Almscliffe Grange, Arthington Lane, Pool in Wharfedale, Otley, West Yorkshire, LS21 1JZ. Email: firstname.lastname@example.org
Cite this as: P.J. Cherry 2009 'Flint and Tuff in Prehistoric Cumbria', Internet Archaeology 26. http://dx.doi.org/10.11141/ia.26.3
Field surveys have revealed a substantial number of lithic scatters on the south-west Cumbrian coastal plain and the eastern limestone uplands of Cumbria. The raw materials used for toolmaking in the two areas show interesting contrasts, including predominant use of Irish Sea beach pebble flint in south-west Cumbria during the Late Mesolithic and Neolithic, with minimal importation of chalk flints from Yorkshire and (possibly) Antrim during the Neolithic.

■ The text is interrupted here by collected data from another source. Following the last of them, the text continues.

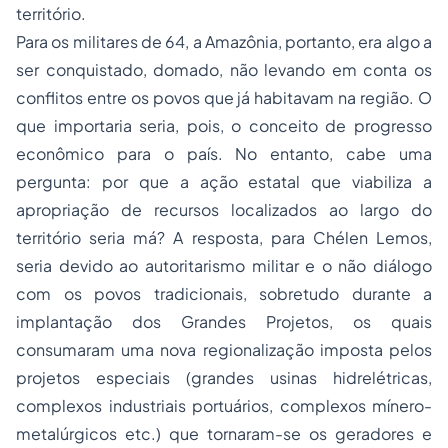
território.
Para os militares de 64, a Amazônia, portanto, era algo a
ser conquistado, domado, não levando em conta os
conflitos entre os povos que já habitavam na região. O
que importaria seria, pois, o conceito de progresso
econômico para o país. No entanto, cabe uma
pergunta: por que a ação estatal que
viabiliza a
apropriação de recursos localizados ao largo do
território
seria má? A resposta, para Chélen Lemos,
seria devido ao autoritarismo militar e o não diálogo
com os povos tradicionais, sobretudo durante a
implantação dos
Grandes Projetos
, os quais
consumaram uma nova regionalização imposta pelos
projetos especiais (grandes usinas hidrelétricas,
complexos industriais portuários, complexos mínero-
metalúrgicos etc.) que tornaram-se os geradores e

In eastern Cumbria, raw materials in the Late Mesolithic were predominantly local cherts but with a significant element of pebble flint and chalk flint from Yorkshire. By the Neolithic, Yorkshire chalk flint had become the dominant raw material. In both locations, pebbles of fine-grained volcanic tuff akin to Group VI were being used as a substitute for flint by communities using Late Mesolithic technologies, although there is no evidence for exploitation at source during the Late Mesolithic. Thus in eastern Yorkshire, Late Mesolithic communities can be demonstrated to have been using volcanic tuff at the same time as they were obtaining flint from Yorkshire. A substantial number of flakes of volcanic tuff arising from the use or reworking of stone implements has been found in eastern Cumbria. These provide evidence for different types of stone implements in actual use.